At the end of the program, artistic director Kevin Noe presented a newer work, "Re: Porter," by the composer Aaron Grad. Inspired by Cole Porter, Mr. Grad had written the lyrics and the music, some of them loosely in the style of Porter's tongue-and-cheek songs.
Getting the audience to understand the text was hugely important. Mr. Noe could have opted to projecting the text on a screen, but that would have taken crucial attention away from the theatricalities of the singer, baritone Timothy Jones. But this wasn't opera, where a line in an aria might translate into minutes of music. Mr. Grad's text was fast-paced and witty (or trying to be), and so Mr. Noe decided a better solution would be to recite the poems earlier in the concert, in between other pieces, which he and others did.
What a stroke of genius this was! I am sure it's been done before, but it worked so well. By the time we got to the actual songs of "Re: Porter," the audience already felt acquainted with them, rather than hearing them as a splash of cold water on the face that is the experience with most contemporary music. That preparation doesn't guarantee one will like them, of course, but it gives the music a fighting chance.

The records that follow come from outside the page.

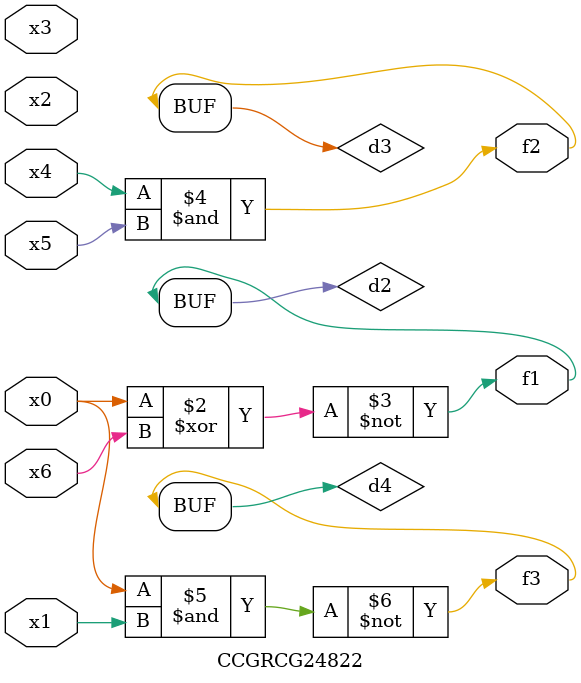
<source format=v>
module CCGRCG24822(
	input x0, x1, x2, x3, x4, x5, x6,
	output f1, f2, f3
);

	wire d1, d2, d3, d4;

	nor (d1, x0);
	xnor (d2, x0, x6);
	and (d3, x4, x5);
	nand (d4, x0, x1);
	assign f1 = d2;
	assign f2 = d3;
	assign f3 = d4;
endmodule

</source>
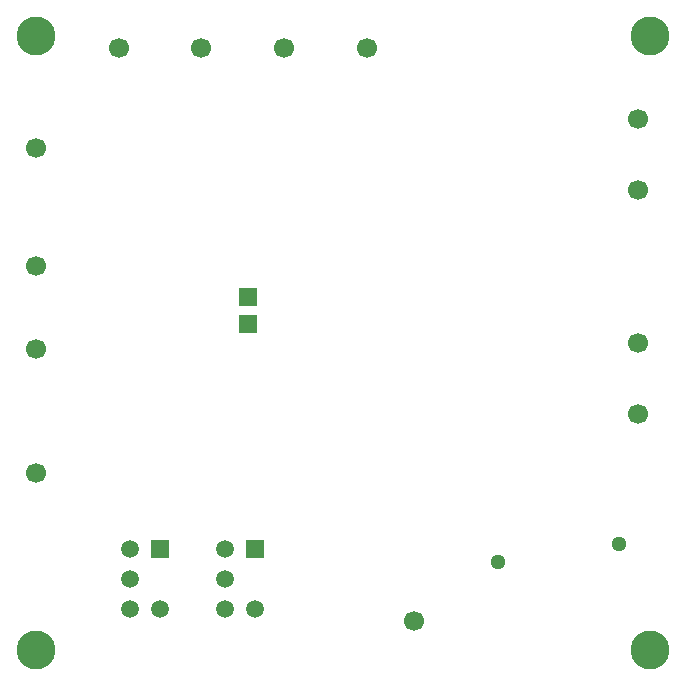
<source format=gbs>
G04 Output by ViewMate Pro V11.6.20  PentaLogix*
G04 Fri Sep 23 13:45:53 2016*
%FSLAX25Y25*%
%MOIN*%
%IPPOS*%
%ADD126C,0.1299*%
%ADD127C,0.0669*%
%ADD128R,0.063X0.063*%
%ADD129R,0.0591X0.0591*%
%ADD130C,0.0591*%
%ADD131C,0.0512*%

%LPD*%
X0Y0D2*D126*G1X16145Y220865D3*X220865D3*Y16145D3*X16145D3*D127*X16145Y183465D3*Y144095D3*Y116535D3*Y75195D3*X142125Y25985D3*X216935Y94885D3*Y118505D3*Y169685D3*Y193305D3*X126375Y216935D3*X98825D3*X71265D3*X43705D3*D128*X87005Y124805D3*Y133855D3*D129*X57565Y49765D3*X89055D3*D130*X79055Y49765D3*Y39765D3*X89055Y29765D3*X79055D3*X57565D3*X47565D3*Y39765D3*Y49765D3*D131*X210435Y51575D3*X170275Y45675D3*X0Y0D2*M02*
</source>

"Re: Porter" consists of four songs for the complete ensemble of piano, violin, cello, flute, clarinet, percussion and baritone, but only two stood out for me. "Digits" was a wild romp, a truncated blues riff (and a wry quote of a Bach fugue) underneath goofy lyrics of two thumbs serving as a metaphor for a couples' fighting and making love, much in the way that Porter slyly used double entendre.
The final song, "First Act Love Ballad" was a pseudo tango that played off song structure like Porter occasionally did. Mr. Jones eats songs like this up. He is a master of maintaining pitch and projection in his voice while the rest of him is hovering histrionically. But the other two songs were botched attempts at channeling Porter, including "Astronomy" a heavy-handed poem trying to twist cosmology into a metaphor for love ("singularity" just doesn't inspire romance) and was combined with ultra-serious music just at a point when Porter might have been poking fun at such lyrics.